In 1898, the French colonial forces attacked the Tata of Sikasso which had resisted the tireless assaults of Samori Touré and his army for 15 months a decade earlier. Despite strong resistance from Babemba Traoré and his people, they could barely resist the French canons and barbary, and succumbed on May 1, 1898. As always, the French used treachery: the French colonel Marie Michel Alexandre René Audéoud wanted to install a garrison at Sikasso; but Babemba Traoré flatly refused. This resulted in a war between the French colonial forces and the people of Sikasso, which lasted 2 days. In the end, Babemba Traoré, the king, ended his life, abiding by the famous Bamanankan saying “Saya ka fisa ni maloya ye” (literally: death is preferable to shame). The city was then ransacked and plundered.
Below is an account of the barbary of the French colonel Audéoud and his men after their victory in Sikasso. The original in French can be found here on Jacques Morel’s page; the translation to English is brought to you by Dr. Y., Afrolegends.com .
In April 1898, the colonel Audéoud who is looking for a boost for his promotion, sends captain Morisson demand from Babemba, Tieba’s successor, the “Fama” of Sikasso (in modern-day Mali), and ally – imprudent – of the French in their war against Samori, the establishment of a French garrison in his capital. Babemba refuses. It is war, and the siege of Sikasso where violent counter-attacks of the besieged repeatedly endanger the French troops. But with only three remaining enclosures still standing after resisting for fifteen months to Samori, “the fortress does not last two days when faced with modern artillery,” says Gilbert Comte.
“After the siege, the assault. Babemba kills himself. We give the order to plunder. Everything is taken or killed. All the captives, roughly 4000, are herded together.

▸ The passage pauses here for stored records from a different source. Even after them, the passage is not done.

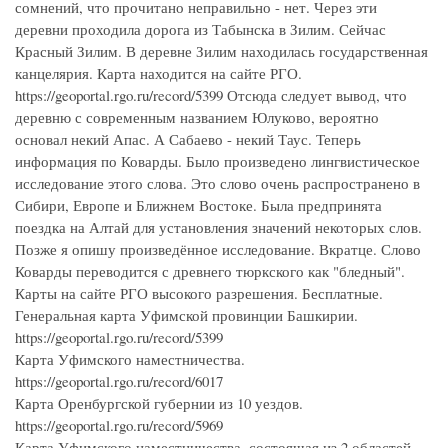
сомнений, что прочитано неправильно - нет. Через эти
деревни проходила дорога из Табынска в Зилим. Сейчас
Красный Зилим. В деревне Зилим находилась государственная
канцелярия. Карта находится на сайте РГО.
https://geoportal.rgo.ru/record/5399 Отсюда следует вывод, что
деревню с современным названием Юлуково, вероятно
основал некий Апас. А Сабаево - некий Таус. Теперь
информация по Коварды. Было произведено лингвистическое
исследование этого слова. Это слово очень распространено в
Сибири, Европе и Ближнем Востоке. Была предпринята
поездка на Алтай для установления значений некоторых слов.
Позже я опишу произведённое исследование. Вкратце. Слово
Коварды переводится с древнего тюркского как "бледный".
Карты на сайте РГО высокого разрешения. Бесплатные.
Генеральная карта Уфимской провинции Башкирии.
https://geoportal.rgo.ru/record/5399
Карта Уфимского наместничества.
https://geoportal.rgo.ru/record/6017
Карта Оренбургской губернии из 10 уездов.
https://geoportal.rgo.ru/record/5969
Карта Уфимского наместничества, состоящая из 2 областей,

The colonel [Audéoud] starts the distribution. He himself used to write in a notebook, then gave it up saying, “Share this among yourselves!”. The sharing took place with arguments and blows. Then back on our way! Each European is given a wife of his choice… On our way back we did intervals of forty kilometers with these captives. Children and all those who are tired are killed with the butt of the gun and the bayonet…
The corpses were left by the roadsides. A woman is found crouching. She is pregnant. We push her with the butt of the gun. She gives birth standing while walking. Has cut the umbilical cord and abandoned the child without looking back to see whether it’s a boy or a girl.

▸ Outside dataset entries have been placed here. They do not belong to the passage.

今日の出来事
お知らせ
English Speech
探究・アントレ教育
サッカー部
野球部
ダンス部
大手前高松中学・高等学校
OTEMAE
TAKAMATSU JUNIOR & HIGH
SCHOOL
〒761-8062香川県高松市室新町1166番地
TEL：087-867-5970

During those intervals, the men requisitioned on the way to carry millet stay five days without rations; receive fifty strokes of rope if they take a handful of the millet they are carrying.
The sharpshooters got so many captives that it was impossible to house and feed them.”
Sources: P. Vigné d’Octon, La Gloire du sabre, Paris, Flammarion, 1900; cité par Jean Suret-Canale, Afrique Noire, Occidentale et Centrale, Éditions sociales, 1968, page 274-275; Gilbert Comte, L’empire triomphant, Denoël, 1988, page 85-86.